Different types of aluminum will have slightly different material properties and those properties are part of what goes into the measured static deflection. I think the more important variables are outside diameter vs. inside diameter (wall thickness). The difference in material properties is more likely to come into play with dynamic spine.

My guess, and I honestly don't know for sure, is that the other grades or models of aluminum shafts from Easton will be close enough to what's listed for the Platinum Plus shafts will be essentially the same as far as static spine goes. Whether they tune the same (dynamic spine) is going to be a matter for the individual to figure out.


----------



## kawzak (Oct 4, 2017)

Thanks for all your input, direction, sites and all. I appreciate it.


----------



## Corene1 (Apr 27, 2014)

Go to this Easton site ,https://eastonarchery.com/targets/ , it shows all their aluminum arrows and the corresponding weights and spines of each. Also the only thing that you can get to match between a .500 spine carbon and a .500 spine aluminum is the length . Typically an aluminum arrow of equal spine is heavier inch per inch than a carbon. Maybe look at the carbon wrapped aluminum combinations to get a heavier carbon arrow.


----------



## Easykeeper (Jan 2, 2003)

Corene1 makes a good point. Shafts of identical static spines won't necessarily have identical dynamic spines, especially when comparing shafts of carbon or aluminum. A weight difference between shafts of identical spine compounds the issue.

I think the 3Rivers spine calculator is probably about the best way to compare shaft specifications...https://www.3riversarchery.com/screw-in-field-point-test-kit-5-16.html

You need to know the reference shaft is correct through tuning, then you could match something else and be relatively close. You may still need to tweak to get the best tune for each.


----------



## Ken_Riser (Jul 1, 2017)

kawzak said:


> I am sure it exists, sorry if it,s been asked alot already. I am looking for a chart that shows the spine of aluminum arrows/corresponding # of arrow. for instance-what is the equvalent of a 500 or 600 spine carbon arrow to an aluminum arrow. I am wanting to shoot both, at least for a while. I have an arrow saw (old but still works good), and grain/gram scale so I can make them identical as much as possible. Thanks for your replies.
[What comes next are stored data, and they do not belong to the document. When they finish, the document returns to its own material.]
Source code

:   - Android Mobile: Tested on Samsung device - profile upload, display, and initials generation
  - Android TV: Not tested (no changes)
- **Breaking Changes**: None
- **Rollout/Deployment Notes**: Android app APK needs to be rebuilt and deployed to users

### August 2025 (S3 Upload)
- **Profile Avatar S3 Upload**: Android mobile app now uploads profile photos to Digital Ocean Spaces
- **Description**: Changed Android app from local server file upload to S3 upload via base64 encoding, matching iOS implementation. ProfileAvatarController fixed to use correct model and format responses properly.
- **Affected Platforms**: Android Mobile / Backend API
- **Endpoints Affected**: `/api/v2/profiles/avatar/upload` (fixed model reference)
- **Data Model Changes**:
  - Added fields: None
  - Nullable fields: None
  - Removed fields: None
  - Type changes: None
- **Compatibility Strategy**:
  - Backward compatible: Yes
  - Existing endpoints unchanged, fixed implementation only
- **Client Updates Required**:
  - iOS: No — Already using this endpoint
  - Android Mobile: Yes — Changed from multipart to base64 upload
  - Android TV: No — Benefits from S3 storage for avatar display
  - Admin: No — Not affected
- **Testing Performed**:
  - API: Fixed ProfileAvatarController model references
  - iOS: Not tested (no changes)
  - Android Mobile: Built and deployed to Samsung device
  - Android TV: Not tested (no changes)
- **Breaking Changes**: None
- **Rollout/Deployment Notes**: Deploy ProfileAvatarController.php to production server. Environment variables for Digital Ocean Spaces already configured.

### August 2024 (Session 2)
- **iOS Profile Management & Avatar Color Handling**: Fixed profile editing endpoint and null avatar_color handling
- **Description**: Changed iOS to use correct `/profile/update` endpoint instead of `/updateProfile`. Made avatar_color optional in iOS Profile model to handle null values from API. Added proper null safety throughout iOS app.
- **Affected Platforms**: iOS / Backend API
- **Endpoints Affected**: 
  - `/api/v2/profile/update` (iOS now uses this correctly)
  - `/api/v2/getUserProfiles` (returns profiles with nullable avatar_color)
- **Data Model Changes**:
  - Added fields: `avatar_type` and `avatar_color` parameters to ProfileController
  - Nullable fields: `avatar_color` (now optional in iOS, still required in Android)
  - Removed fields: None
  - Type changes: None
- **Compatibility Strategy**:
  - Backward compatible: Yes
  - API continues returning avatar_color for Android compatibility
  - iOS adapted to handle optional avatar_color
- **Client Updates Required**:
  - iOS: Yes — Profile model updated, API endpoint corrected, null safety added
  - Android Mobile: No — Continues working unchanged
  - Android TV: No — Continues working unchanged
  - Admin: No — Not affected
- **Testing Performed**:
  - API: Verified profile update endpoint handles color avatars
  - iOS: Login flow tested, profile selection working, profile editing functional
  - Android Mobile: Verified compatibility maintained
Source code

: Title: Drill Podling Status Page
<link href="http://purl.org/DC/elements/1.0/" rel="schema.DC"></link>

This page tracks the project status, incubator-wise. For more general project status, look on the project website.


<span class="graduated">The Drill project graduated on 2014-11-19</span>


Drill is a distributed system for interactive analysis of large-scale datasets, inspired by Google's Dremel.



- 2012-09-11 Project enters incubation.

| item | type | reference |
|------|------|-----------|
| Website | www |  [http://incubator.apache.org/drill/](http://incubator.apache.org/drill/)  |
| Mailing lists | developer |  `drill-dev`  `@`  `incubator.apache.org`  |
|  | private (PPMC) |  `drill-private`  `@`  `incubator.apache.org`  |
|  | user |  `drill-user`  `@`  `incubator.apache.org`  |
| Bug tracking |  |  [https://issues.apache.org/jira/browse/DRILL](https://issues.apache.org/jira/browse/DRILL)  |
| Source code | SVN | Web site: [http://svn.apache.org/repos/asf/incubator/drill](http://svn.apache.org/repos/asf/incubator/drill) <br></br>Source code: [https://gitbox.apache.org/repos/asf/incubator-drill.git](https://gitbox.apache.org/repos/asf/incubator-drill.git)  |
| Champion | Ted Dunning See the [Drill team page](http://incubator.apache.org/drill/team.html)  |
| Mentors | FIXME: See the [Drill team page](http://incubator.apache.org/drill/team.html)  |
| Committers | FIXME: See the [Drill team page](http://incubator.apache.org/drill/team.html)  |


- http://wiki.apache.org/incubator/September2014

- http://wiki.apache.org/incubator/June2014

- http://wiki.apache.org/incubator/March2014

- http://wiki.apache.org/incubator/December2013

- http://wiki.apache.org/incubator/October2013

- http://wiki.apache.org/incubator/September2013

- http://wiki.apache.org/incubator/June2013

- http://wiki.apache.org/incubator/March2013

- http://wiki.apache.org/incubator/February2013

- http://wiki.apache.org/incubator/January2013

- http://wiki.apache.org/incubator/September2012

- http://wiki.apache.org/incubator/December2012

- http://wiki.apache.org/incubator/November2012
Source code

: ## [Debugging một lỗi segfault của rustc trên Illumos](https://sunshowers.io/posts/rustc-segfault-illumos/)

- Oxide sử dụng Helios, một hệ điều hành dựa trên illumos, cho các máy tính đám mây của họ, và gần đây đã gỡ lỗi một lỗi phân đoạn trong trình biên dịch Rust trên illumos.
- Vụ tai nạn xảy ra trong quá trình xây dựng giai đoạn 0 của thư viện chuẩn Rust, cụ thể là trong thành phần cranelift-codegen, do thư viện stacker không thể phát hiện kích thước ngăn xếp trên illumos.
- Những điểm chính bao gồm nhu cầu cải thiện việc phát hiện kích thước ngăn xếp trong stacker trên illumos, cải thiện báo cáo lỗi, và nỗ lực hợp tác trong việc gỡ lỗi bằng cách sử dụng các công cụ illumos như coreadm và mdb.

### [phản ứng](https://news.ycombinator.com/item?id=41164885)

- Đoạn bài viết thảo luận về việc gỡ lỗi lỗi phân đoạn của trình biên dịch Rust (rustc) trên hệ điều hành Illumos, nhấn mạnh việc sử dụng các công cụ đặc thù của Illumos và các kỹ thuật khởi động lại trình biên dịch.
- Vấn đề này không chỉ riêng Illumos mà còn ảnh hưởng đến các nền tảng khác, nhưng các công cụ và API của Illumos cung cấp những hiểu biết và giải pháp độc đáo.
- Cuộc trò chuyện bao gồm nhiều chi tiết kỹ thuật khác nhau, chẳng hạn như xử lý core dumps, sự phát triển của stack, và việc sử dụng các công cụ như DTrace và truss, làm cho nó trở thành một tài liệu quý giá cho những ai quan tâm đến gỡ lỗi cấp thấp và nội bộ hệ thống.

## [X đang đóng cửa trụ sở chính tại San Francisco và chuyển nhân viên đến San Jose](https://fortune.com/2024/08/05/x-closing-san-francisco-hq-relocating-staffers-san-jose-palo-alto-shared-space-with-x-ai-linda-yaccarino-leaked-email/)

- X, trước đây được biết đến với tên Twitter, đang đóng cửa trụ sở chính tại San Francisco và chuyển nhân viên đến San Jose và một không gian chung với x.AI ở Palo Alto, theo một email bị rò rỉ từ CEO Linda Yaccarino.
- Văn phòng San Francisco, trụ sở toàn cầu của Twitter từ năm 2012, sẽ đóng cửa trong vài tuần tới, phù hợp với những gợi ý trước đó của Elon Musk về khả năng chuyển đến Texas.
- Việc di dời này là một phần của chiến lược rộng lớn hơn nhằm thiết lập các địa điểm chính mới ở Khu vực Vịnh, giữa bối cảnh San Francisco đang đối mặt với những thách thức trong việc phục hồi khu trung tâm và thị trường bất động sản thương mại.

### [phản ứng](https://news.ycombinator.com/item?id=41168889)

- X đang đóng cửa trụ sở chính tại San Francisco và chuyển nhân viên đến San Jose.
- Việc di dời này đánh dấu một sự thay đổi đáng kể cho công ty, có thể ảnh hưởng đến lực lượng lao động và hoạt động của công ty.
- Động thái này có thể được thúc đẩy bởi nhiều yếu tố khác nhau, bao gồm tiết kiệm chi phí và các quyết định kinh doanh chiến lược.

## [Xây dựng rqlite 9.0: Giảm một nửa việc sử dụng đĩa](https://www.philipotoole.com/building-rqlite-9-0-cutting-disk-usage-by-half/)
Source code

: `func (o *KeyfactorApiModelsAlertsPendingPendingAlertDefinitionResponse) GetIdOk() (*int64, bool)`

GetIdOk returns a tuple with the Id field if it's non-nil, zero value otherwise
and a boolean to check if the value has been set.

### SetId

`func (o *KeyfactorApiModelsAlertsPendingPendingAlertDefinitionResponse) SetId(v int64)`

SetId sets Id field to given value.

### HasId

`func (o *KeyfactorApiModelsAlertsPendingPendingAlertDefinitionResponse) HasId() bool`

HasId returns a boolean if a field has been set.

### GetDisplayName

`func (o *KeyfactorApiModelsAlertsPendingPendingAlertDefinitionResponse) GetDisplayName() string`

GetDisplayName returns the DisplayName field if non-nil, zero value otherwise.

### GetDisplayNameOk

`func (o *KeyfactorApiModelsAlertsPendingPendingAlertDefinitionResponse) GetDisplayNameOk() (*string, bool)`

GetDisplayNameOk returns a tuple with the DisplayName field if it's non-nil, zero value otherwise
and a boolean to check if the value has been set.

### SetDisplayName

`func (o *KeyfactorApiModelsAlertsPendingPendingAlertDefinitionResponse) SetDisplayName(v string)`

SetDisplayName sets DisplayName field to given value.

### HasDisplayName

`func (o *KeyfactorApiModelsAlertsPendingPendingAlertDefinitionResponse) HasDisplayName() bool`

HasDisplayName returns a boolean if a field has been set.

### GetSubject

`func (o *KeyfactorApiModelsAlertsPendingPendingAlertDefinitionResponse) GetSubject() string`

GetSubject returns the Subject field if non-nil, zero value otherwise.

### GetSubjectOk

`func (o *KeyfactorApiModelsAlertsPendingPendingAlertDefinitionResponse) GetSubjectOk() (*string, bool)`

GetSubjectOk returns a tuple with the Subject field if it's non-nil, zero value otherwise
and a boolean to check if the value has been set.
Just. Be always careful seen many over stressing arrows all types and yes seen many end up with a exploded shaft in their arms stay not a pretty sight seeing anbody injured at war or a hobby stay safe and enjoy seen many when I won state dyna bow offerede to shoot theirs Fred bear was giving me the old 2018 orange shafts when nobody could get then I was lucky shooting 60lbs and then back in 80 were supposed to be 50 to 60 I stayed at that for comp many went higher in poundage and way way lighter on shafts yea the dyna bow was a one cam bow and 80 perscent letoff it was fast if you were good at getting off the string smooth I shot fingers aided I cut my black widow tab real short I was just about holding string by knots on fingers but I had to learn to do much smoother release all bows before shandled Jennings wood handled Jennings stacked up hard release was not hard 80 perscent whole new ball game but I got it down and won second year b dyna bow first 139 dollar bear polar ltd lol but I practiced and lived with a gun or bow or pellet gun or hunting all types and trapped as a kid loved the woods then 26 years retired command sarg major army scout woods time again with a camera even a bow got boring to me but after combat I just could not kill no more animals so I'm gonna teach stalking I loved that and I was good a natural have fun all airborne scout out !!!?

Sent from my Moto E (4) using Tapatalk


----------



## Bill 2311 (Jun 24, 2005)

"so I can make them identical as much as possible." Spine maybe, weight, not very close.

As far as spine (and weight) off aluminum arrows, here is the best source....
http://www.shootingthestickbow.com/ArrowGuide.html


----------